EXERCISE
Provide only the number of lines below that contain the word "Description".

Stored entries
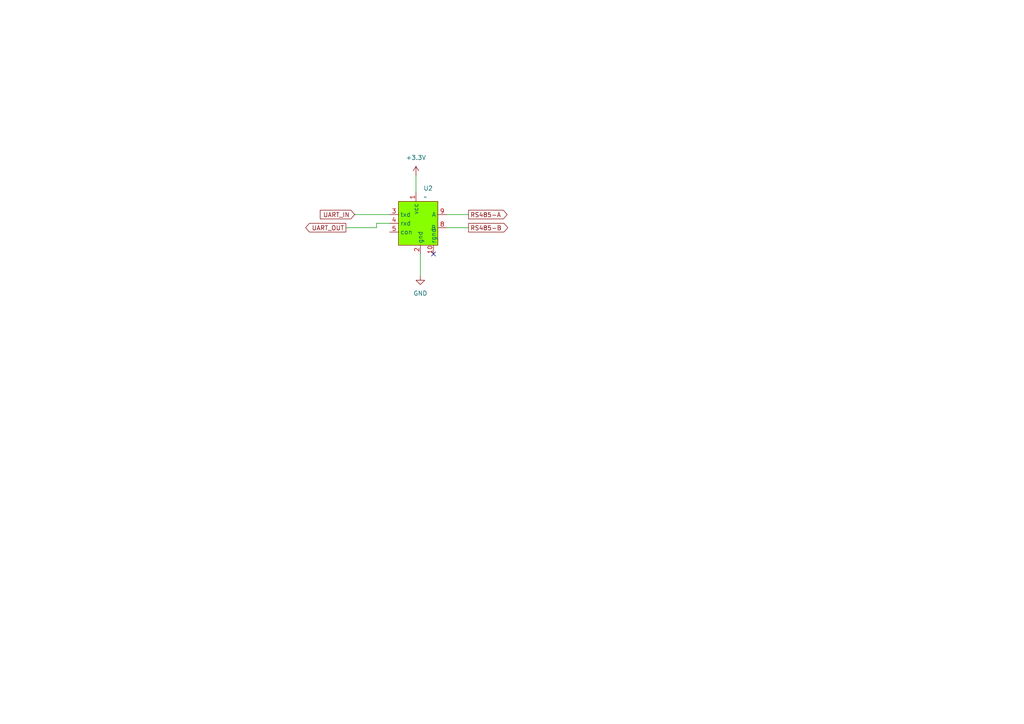
<source format=kicad_sch>
(kicad_sch
	(version 20250114)
	(generator "eeschema")
	(generator_version "9.0")
	(uuid "7355f554-e3d9-4474-9731-4b7736d70af0")
	(paper "A4")
	(lib_symbols
		(symbol "flautolibrery:RSM3485ECHT"
			(exclude_from_sim no)
			(in_bom yes)
			(on_board yes)
			(property "Reference" "U"
				(at 0 0 0)
				(effects
					(font
						(size 1.27 1.27)
					)
				)
			)
			(property "Value" ""
				(at 0 0 0)
				(effects
					(font
						(size 1.27 1.27)
					)
				)
			)
			(property "Footprint" ""
				(at 0 0 0)
				(effects
					(font
						(size 1.27 1.27)
					)
					(hide yes)
				)
			)
			(property "Datasheet" ""
				(at 0 0 0)
				(effects
					(font
						(size 1.27 1.27)
					)
					(hide yes)
				)
			)
			(property "Description" ""
				(at 0 0 0)
				(effects
					(font
						(size 1.27 1.27)
					)
					(hide yes)
				)
			)
			(symbol "RSM3485ECHT_1_1"
				(rectangle
					(start 2.54 -1.27)
					(end 13.97 -13.97)
					(stroke
						(width 0)
						(type solid)
					)
					(fill
						(type color)
						(color 136 255 0 1)
					)
				)
				(pin input line
					(at 0 -5.08 0)
					(length 2.54)
					(name "txd"
						(effects
							(font
								(size 1.27 1.27)
							)
						)
					)
					(number "3"
						(effects
							(font
								(size 1.27 1.27)
							)
						)
					)
				)
				(pin input line
					(at 0 -7.62 0)
					(length 2.54)
					(name "rxd"
						(effects
							(font
								(size 1.27 1.27)
							)
						)
					)
					(number "4"
						(effects
							(font
								(size 1.27 1.27)
							)
						)
					)
				)
				(pin input line
					(at 0 -10.16 0)
					(length 2.54)
					(name "con"
						(effects
							(font
								(size 1.27 1.27)
							)
						)
					)
					(number "5"
						(effects
							(font
								(size 1.27 1.27)
							)
						)
					)
				)
				(pin input line
					(at 7.62 1.27 270)
					(length 2.54)
					(name "vcc"
						(effects
							(font
								(size 1.27 1.27)
							)
						)
					)
					(number "1"
						(effects
							(font
								(size 1.27 1.27)
							)
						)
					)
				)
				(pin input line
					(at 8.89 -16.51 90)
					(length 2.54)
					(name "gnd"
						(effects
							(font
								(size 1.27 1.27)
							)
						)
					)
					(number "2"
						(effects
							(font
								(size 1.27 1.27)
							)
						)
					)
				)
				(pin input line
					(at 12.7 -16.51 90)
					(length 2.54)
					(name "rgnd"
						(effects
							(font
								(size 1.27 1.27)
							)
						)
					)
					(number "10"
						(effects
							(font
								(size 1.27 1.27)
							)
						)
					)
				)
				(pin input line
					(at 16.51 -5.08 180)
					(length 2.54)
					(name "A"
						(effects
							(font
								(size 1.27 1.27)
							)
						)
					)
					(number "9"
						(effects
							(font
								(size 1.27 1.27)
							)
						)
					)
				)
				(pin input line
					(at 16.51 -8.89 180)
					(length 2.54)
					(name "B"
						(effects
							(font
								(size 1.27 1.27)
							)
						)
					)
					(number "8"
						(effects
							(font
								(size 1.27 1.27)
							)
						)
					)
				)
			)
			(embedded_fonts no)
		)
		(symbol "power:+3.3V"
			(power)
			(pin_numbers
				(hide yes)
			)
			(pin_names
				(offset 0)
				(hide yes)
			)
			(exclude_from_sim no)
			(in_bom yes)
			(on_board yes)
			(property "Reference" "#PWR"
				(at 0 -3.81 0)
				(effects
					(font
						(size 1.27 1.27)
					)
					(hide yes)
				)
			)
			(property "Value" "+3.3V"
				(at 0 3.556 0)
				(effects
					(font
						(size 1.27 1.27)
					)
				)
			)
			(property "Footprint" ""
				(at 0 0 0)
				(effects
					(font
						(size 1.27 1.27)
					)
					(hide yes)
				)
			)
			(property "Datasheet" ""
				(at 0 0 0)
				(effects
					(font
						(size 1.27 1.27)
					)
					(hide yes)
				)
			)
			(property "Description" "Power symbol creates a global label with name \"+3.3V\""
				(at 0 0 0)
				(effects
					(font
						(size 1.27 1.27)
					)
					(hide yes)
				)
			)
			(property "ki_keywords" "global power"
				(at 0 0 0)
				(effects
					(font
						(size 1.27 1.27)
					)
					(hide yes)
				)
			)
			(symbol "+3.3V_0_1"
				(polyline
					(pts
						(xy -0.762 1.27) (xy 0 2.54)
					)
					(stroke
						(width 0)
						(type default)
					)
					(fill
						(type none)
					)
				)
				(polyline
					(pts
						(xy 0 2.54) (xy 0.762 1.27)
					)
					(stroke
						(width 0)
						(type default)
					)
					(fill
						(type none)
					)
				)
				(polyline
					(pts
						(xy 0 0) (xy 0 2.54)
					)
					(stroke
						(width 0)
						(type default)
					)
					(fill
						(type none)
					)
				)
			)
			(symbol "+3.3V_1_1"
				(pin power_in line
					(at 0 0 90)
					(length 0)
					(name "~"
						(effects
							(font
								(size 1.27 1.27)
							)
						)
					)
					(number "1"
						(effects
							(font
								(size 1.27 1.27)
							)
						)
					)
				)
			)
			(embedded_fonts no)
		)
		(symbol "power:GND"
			(power)
			(pin_numbers
				(hide yes)
			)
			(pin_names
				(offset 0)
				(hide yes)
			)
			(exclude_from_sim no)
			(in_bom yes)
			(on_board yes)
			(property "Reference" "#PWR"
				(at 0 -6.35 0)
				(effects
					(font
						(size 1.27 1.27)
					)
					(hide yes)
				)
			)
			(property "Value" "GND"
				(at 0 -3.81 0)
				(effects
					(font
						(size 1.27 1.27)
					)
				)
			)
			(property "Footprint" ""
				(at 0 0 0)
				(effects
					(font
						(size 1.27 1.27)
					)
					(hide yes)
				)
			)
			(property "Datasheet" ""
				(at 0 0 0)
				(effects
					(font
						(size 1.27 1.27)
					)
					(hide yes)
				)
			)
			(property "Description" "Power symbol creates a global label with name \"GND\" , ground"
				(at 0 0 0)
				(effects
					(font
						(size 1.27 1.27)
					)
					(hide yes)
				)
			)
			(property "ki_keywords" "global power"
				(at 0 0 0)
				(effects
					(font
						(size 1.27 1.27)
					)
					(hide yes)
				)
			)
			(symbol "GND_0_1"
				(polyline
					(pts
						(xy 0 0) (xy 0 -1.27) (xy 1.27 -1.27) (xy 0 -2.54) (xy -1.27 -1.27) (xy 0 -1.27)
					)
					(stroke
						(width 0)
						(type default)
					)
					(fill
						(type none)
					)
				)
			)
			(symbol "GND_1_1"
				(pin power_in line
					(at 0 0 270)
					(length 0)
					(name "~"
						(effects
							(font
								(size 1.27 1.27)
							)
						)
					)
					(number "1"
						(effects
							(font
								(size 1.27 1.27)
							)
						)
					)
				)
			)
			(embedded_fonts no)
		)
	)
	(no_connect
		(at 125.73 73.66)
		(uuid "0e27ce8b-f048-4704-a799-07af2c6c4578")
	)
	(wire
		(pts
			(xy 129.54 66.04) (xy 135.89 66.04)
		)
		(stroke
			(width 0)
			(type default)
		)
		(uuid "0b017111-e570-4769-a45d-b4e25dd4e9d6")
	)
	(wire
		(pts
			(xy 129.54 62.23) (xy 135.89 62.23)
		)
		(stroke
			(width 0)
			(type default)
		)
		(uuid "8d1821f1-9584-4484-a9f0-0da5ae3f7737")
	)
	(wire
		(pts
			(xy 121.92 73.66) (xy 121.92 80.01)
		)
		(stroke
			(width 0)
			(type default)
		)
		(uuid "ae2c50d8-1a22-4b90-a17b-800721ae27ae")
	)
	(wire
		(pts
			(xy 102.87 62.23) (xy 113.03 62.23)
		)
		(stroke
			(width 0)
			(type default)
		)
		(uuid "c8402811-0bba-40c8-a15e-529972b85d63")
	)
	(wire
		(pts
			(xy 120.65 50.8) (xy 120.65 55.88)
		)
		(stroke
			(width 0)
			(type default)
		)
		(uuid "ce4d9140-5a31-47de-a80d-98d157695a85")
	)
	(wire
		(pts
			(xy 109.22 64.77) (xy 113.03 64.77)
		)
		(stroke
			(width 0)
			(type default)
		)
		(uuid "d3128999-eef9-4cdd-b434-9834dac93370")
	)
	(wire
		(pts
			(xy 100.33 66.04) (xy 109.22 66.04)
		)
		(stroke
			(width 0)
			(type default)
		)
		(uuid "d3c30a5b-600f-4f22-851e-a39dee6f7855")
	)
	(wire
		(pts
			(xy 109.22 66.04) (xy 109.22 64.77)
		)
		(stroke
			(width 0)
			(type default)
		)
		(uuid "e2ebfc49-eaa7-45d1-bacc-4f34957871ba")
	)
	(global_label "UART_OUT"
		(shape output)
		(at 100.33 66.04 180)
		(fields_autoplaced yes)
		(effects
			(font
				(size 1.27 1.27)
			)
			(justify right)
		)
		(uuid "15935b60-a1bf-41df-8c0a-3239043a5f9d")
		(property "Intersheetrefs" "${INTERSHEET_REFS}"
			(at 88.0919 66.04 0)
			(effects
				(font
					(size 1.27 1.27)
				)
				(justify right)
				(hide yes)
			)
		)
	)
	(global_label "UART_IN"
		(shape input)
		(at 102.87 62.23 180)
		(fields_autoplaced yes)
		(effects
			(font
				(size 1.27 1.27)
			)
			(justify right)
		)
		(uuid "3c4ad9ea-bf69-4a2c-b56a-5c2397401b02")
		(property "Intersheetrefs" "${INTERSHEET_REFS}"
			(at 92.3252 62.23 0)
			(effects
				(font
					(size 1.27 1.27)
				)
				(justify right)
				(hide yes)
			)
		)
	)
	(global_label "RS485-A"
		(shape output)
		(at 135.89 62.23 0)
		(fields_autoplaced yes)
		(effects
			(font
				(size 1.27 1.27)
			)
			(justify left)
		)
		(uuid "408f8334-fc11-4284-a544-cab3361921c4")
		(property "Intersheetrefs" "${INTERSHEET_REFS}"
			(at 147.6442 62.23 0)
			(effects
				(font
					(size 1.27 1.27)
				)
				(justify left)
				(hide yes)
			)
		)
	)
	(global_label "RS485-B"
		(shape output)
		(at 135.89 66.04 0)
		(fields_autoplaced yes)
		(effects
			(font
				(size 1.27 1.27)
			)
			(justify left)
		)
		(uuid "8255c4eb-a656-4c42-b853-19b4a04c718a")
		(property "Intersheetrefs" "${INTERSHEET_REFS}"
			(at 147.8256 66.04 0)
			(effects
				(font
					(size 1.27 1.27)
				)
				(justify left)
				(hide yes)
			)
		)
	)
	(symbol
		(lib_id "flautolibrery:RSM3485ECHT")
		(at 113.03 57.15 0)
		(unit 1)
		(exclude_from_sim no)
		(in_bom yes)
		(on_board yes)
		(dnp no)
		(fields_autoplaced yes)
		(uuid "55b5bb33-c301-430f-a265-bb709f592a34")
		(property "Reference" "U2"
			(at 122.7933 54.61 0)
			(effects
				(font
					(size 1.27 1.27)
				)
				(justify left)
			)
		)
		(property "Value" "~"
			(at 122.7933 57.15 0)
			(effects
				(font
					(size 1.27 1.27)
				)
				(justify left)
			)
		)
		(property "Footprint" ""
			(at 113.03 57.15 0)
			(effects
				(font
					(size 1.27 1.27)
				)
				(hide yes)
			)
		)
		(property "Datasheet" ""
			(at 113.03 57.15 0)
			(effects
				(font
					(size 1.27 1.27)
				)
				(hide yes)
			)
		)
		(property "Description" ""
			(at 113.03 57.15 0)
			(effects
				(font
					(size 1.27 1.27)
				)
				(hide yes)
			)
		)
		(pin "3"
			(uuid "a0ddae6d-3b40-409f-bf9f-dcff523c63b7")
		)
		(pin "9"
			(uuid "799a5efa-1cfb-488b-b136-436c54fd82d5")
		)
		(pin "8"
			(uuid "8ce74170-f31e-4e16-9e79-24b11ba4f213")
		)
		(pin "4"
			(uuid "84da31e8-6352-436a-a713-6bff730fc503")
		)
		(pin "5"
			(uuid "42890cef-9828-41e7-8d92-2a1afcb3a51f")
		)
		(pin "1"
			(uuid "e05067a0-31b5-466d-b995-df3605b0bfdb")
		)
		(pin "2"
			(uuid "4bb477a0-2ad4-4f6b-af34-b1781555dc96")
		)
		(pin "10"
			(uuid "a123654d-026b-49ee-91a4-7c8d83c5f398")
		)
		(instances
			(project ""
				(path "/dc6fb271-dfd0-4448-98f1-862b1cc93a80/2ca62569-d560-4cca-9470-52fd378086ae/ce707804-ba57-4306-981f-c51fb195c146"
					(reference "U2")
					(unit 1)
				)
			)
		)
	)
	(symbol
		(lib_id "power:GND")
		(at 121.92 80.01 0)
		(unit 1)
		(exclude_from_sim no)
		(in_bom yes)
		(on_board yes)
		(dnp no)
		(fields_autoplaced yes)
		(uuid "b1d16a6e-355b-4dcd-ada1-a7a729a90691")
		(property "Reference" "#PWR010"
			(at 121.92 86.36 0)
			(effects
				(font
					(size 1.27 1.27)
				)
				(hide yes)
			)
		)
		(property "Value" "GND"
			(at 121.92 85.09 0)
			(effects
				(font
					(size 1.27 1.27)
				)
			)
		)
		(property "Footprint" ""
			(at 121.92 80.01 0)
			(effects
				(font
					(size 1.27 1.27)
				)
				(hide yes)
			)
		)
		(property "Datasheet" ""
			(at 121.92 80.01 0)
			(effects
				(font
					(size 1.27 1.27)
				)
				(hide yes)
			)
		)
		(property "Description" "Power symbol creates a global label with name \"GND\" , ground"
			(at 121.92 80.01 0)
			(effects
				(font
					(size 1.27 1.27)
				)
				(hide yes)
			)
		)
		(pin "1"
			(uuid "2b518484-5c4c-46df-9d45-8a58311b6718")
		)
		(instances
			(project ""
				(path "/dc6fb271-dfd0-4448-98f1-862b1cc93a80/2ca62569-d560-4cca-9470-52fd378086ae/ce707804-ba57-4306-981f-c51fb195c146"
					(reference "#PWR010")
					(unit 1)
				)
			)
		)
	)
	(symbol
		(lib_id "power:+3.3V")
		(at 120.65 50.8 0)
		(unit 1)
		(exclude_from_sim no)
		(in_bom yes)
		(on_board yes)
		(dnp no)
		(fields_autoplaced yes)
		(uuid "e8ee5a74-3ce5-4bc7-b09b-99c4a8fb1d35")
		(property "Reference" "#PWR09"
			(at 120.65 54.61 0)
			(effects
				(font
					(size 1.27 1.27)
				)
				(hide yes)
			)
		)
		(property "Value" "+3.3V"
			(at 120.65 45.72 0)
			(effects
				(font
					(size 1.27 1.27)
				)
			)
		)
		(property "Footprint" ""
			(at 120.65 50.8 0)
			(effects
				(font
					(size 1.27 1.27)
				)
				(hide yes)
			)
		)
		(property "Datasheet" ""
			(at 120.65 50.8 0)
			(effects
				(font
					(size 1.27 1.27)
				)
				(hide yes)
			)
		)
		(property "Description" "Power symbol creates a global label with name \"+3.3V\""
			(at 120.65 50.8 0)
			(effects
				(font
					(size 1.27 1.27)
				)
				(hide yes)
			)
		)
		(pin "1"
			(uuid "9b744767-70ec-41de-8ce5-8f41aaf09d3e")
		)
		(instances
			(project ""
				(path "/dc6fb271-dfd0-4448-98f1-862b1cc93a80/2ca62569-d560-4cca-9470-52fd378086ae/ce707804-ba57-4306-981f-c51fb195c146"
					(reference "#PWR09")
					(unit 1)
				)
			)
		)
	)
)

</source>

OUTPUT FOR THIS TASK
6